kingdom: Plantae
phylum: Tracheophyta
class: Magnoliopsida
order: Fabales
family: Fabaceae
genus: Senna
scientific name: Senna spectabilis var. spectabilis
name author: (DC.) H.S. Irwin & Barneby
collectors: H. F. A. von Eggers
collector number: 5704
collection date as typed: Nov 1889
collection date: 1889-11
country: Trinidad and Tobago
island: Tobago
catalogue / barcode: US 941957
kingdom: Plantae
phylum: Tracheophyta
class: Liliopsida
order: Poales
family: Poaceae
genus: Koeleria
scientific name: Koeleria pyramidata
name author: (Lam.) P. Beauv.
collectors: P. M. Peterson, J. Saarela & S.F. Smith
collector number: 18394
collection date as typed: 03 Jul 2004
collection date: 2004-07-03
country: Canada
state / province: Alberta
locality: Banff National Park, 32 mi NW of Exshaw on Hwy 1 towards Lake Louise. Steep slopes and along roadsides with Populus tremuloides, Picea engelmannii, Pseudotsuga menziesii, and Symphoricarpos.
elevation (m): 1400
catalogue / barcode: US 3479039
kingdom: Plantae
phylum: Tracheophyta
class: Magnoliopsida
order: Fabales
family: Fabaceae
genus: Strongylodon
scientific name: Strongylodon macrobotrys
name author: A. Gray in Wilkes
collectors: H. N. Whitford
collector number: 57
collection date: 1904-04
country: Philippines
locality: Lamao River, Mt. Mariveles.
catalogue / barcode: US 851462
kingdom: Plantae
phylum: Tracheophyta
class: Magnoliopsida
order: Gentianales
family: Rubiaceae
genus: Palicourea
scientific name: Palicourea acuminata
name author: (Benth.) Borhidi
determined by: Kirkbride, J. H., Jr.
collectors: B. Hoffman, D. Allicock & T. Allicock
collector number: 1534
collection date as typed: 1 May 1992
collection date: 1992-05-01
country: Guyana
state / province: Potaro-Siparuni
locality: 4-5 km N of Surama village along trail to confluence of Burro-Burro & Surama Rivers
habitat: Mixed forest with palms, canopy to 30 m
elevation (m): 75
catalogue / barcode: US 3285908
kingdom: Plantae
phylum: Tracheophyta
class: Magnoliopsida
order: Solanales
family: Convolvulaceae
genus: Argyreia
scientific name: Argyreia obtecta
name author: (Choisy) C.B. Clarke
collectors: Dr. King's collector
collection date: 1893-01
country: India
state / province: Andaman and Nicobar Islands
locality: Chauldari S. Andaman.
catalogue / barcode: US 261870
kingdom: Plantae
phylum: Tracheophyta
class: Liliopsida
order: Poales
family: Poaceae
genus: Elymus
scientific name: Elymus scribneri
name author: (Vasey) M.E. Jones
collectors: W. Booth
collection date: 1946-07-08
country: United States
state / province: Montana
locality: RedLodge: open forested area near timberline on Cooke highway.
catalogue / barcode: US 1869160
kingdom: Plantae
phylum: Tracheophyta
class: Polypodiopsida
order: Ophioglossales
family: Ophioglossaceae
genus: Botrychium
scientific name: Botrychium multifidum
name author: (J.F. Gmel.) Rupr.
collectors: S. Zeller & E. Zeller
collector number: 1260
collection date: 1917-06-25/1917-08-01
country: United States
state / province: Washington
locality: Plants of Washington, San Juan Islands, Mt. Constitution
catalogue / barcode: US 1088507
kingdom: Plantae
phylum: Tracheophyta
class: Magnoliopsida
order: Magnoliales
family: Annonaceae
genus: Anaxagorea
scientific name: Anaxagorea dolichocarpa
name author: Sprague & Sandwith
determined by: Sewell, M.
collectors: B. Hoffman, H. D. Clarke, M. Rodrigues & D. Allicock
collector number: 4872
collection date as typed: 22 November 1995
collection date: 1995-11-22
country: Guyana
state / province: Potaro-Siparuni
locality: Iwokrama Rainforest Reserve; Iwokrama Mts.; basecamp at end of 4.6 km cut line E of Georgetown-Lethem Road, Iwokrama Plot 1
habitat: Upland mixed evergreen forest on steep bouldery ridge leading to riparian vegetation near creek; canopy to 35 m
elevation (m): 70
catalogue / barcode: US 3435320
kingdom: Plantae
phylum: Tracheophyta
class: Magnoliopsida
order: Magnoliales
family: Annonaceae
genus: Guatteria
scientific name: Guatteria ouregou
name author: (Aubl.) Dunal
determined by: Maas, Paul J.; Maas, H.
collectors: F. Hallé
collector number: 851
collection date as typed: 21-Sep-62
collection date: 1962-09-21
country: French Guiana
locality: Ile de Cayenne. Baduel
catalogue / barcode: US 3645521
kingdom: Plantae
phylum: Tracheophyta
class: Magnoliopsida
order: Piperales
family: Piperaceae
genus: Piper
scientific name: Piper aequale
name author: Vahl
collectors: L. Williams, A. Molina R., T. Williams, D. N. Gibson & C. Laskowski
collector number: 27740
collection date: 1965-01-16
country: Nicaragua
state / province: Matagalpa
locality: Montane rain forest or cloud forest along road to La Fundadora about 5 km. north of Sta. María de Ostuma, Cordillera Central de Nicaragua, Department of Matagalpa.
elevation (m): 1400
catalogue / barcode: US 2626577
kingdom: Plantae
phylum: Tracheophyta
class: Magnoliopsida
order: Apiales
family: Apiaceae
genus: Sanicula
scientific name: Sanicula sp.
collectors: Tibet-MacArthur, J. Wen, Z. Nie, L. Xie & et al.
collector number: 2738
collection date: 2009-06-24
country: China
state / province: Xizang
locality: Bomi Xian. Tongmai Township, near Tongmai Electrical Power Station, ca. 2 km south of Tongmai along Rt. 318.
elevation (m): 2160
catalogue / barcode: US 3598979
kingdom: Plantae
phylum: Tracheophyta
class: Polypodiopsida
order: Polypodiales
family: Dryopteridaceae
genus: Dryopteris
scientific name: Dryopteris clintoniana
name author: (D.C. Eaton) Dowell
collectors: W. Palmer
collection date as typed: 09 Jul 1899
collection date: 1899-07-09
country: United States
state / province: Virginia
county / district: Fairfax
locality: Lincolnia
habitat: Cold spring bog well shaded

+-------+

AIM
Convert the rows from the line with "collection date: 1992-05-01" to the line with "state / province: Andaman and Nicobar Islands" into a numbered list, leaving out any blank lines.

EXERCISE ANSWER
1. collection date: 1992-05-01
2. country: Guyana
3. state / province: Potaro-Siparuni
4. locality: 4-5 km N of Surama village along trail to confluence of Burro-Burro & Surama Rivers
5. habitat: Mixed forest with palms, canopy to 30 m
6. elevation (m): 75
7. catalogue / barcode: US 3285908
8. kingdom: Plantae
9. phylum: Tracheophyta
10. class: Magnoliopsida
11. order: Solanales
12. family: Convolvulaceae
13. genus: Argyreia
14. scientific name: Argyreia obtecta
15. name author: (Choisy) C.B. Clarke
16. collectors: Dr. King's collector
17. collection date: 1893-01
18. country: India
19. state / province: Andaman and Nicobar Islands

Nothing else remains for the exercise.